_GIVEN RECORDS_
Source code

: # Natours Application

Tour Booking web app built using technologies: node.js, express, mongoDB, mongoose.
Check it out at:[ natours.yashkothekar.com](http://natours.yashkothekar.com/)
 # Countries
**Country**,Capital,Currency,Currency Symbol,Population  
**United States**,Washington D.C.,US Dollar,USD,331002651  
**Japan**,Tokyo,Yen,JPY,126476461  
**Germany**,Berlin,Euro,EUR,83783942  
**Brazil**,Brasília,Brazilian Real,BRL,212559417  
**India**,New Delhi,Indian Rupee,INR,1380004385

_THE TASK_
Reproduce the source text of every entry above character for character, with all line breaks, markdown symbols, and punctuation unchanged.

_SOLUTION TO THE EXERCISE_
Source code

: # Natours Application

Tour Booking web app built using technologies: node.js, express, mongoDB, mongoose.
Check it out at:[ natours.yashkothekar.com](http://natours.yashkothekar.com/)
 # Countries
**Country**,Capital,Currency,Currency Symbol,Population  
**United States**,Washington D.C.,US Dollar,USD,331002651  
**Japan**,Tokyo,Yen,JPY,126476461  
**Germany**,Berlin,Euro,EUR,83783942  
**Brazil**,Brasília,Brazilian Real,BRL,212559417  
**India**,New Delhi,Indian Rupee,INR,1380004385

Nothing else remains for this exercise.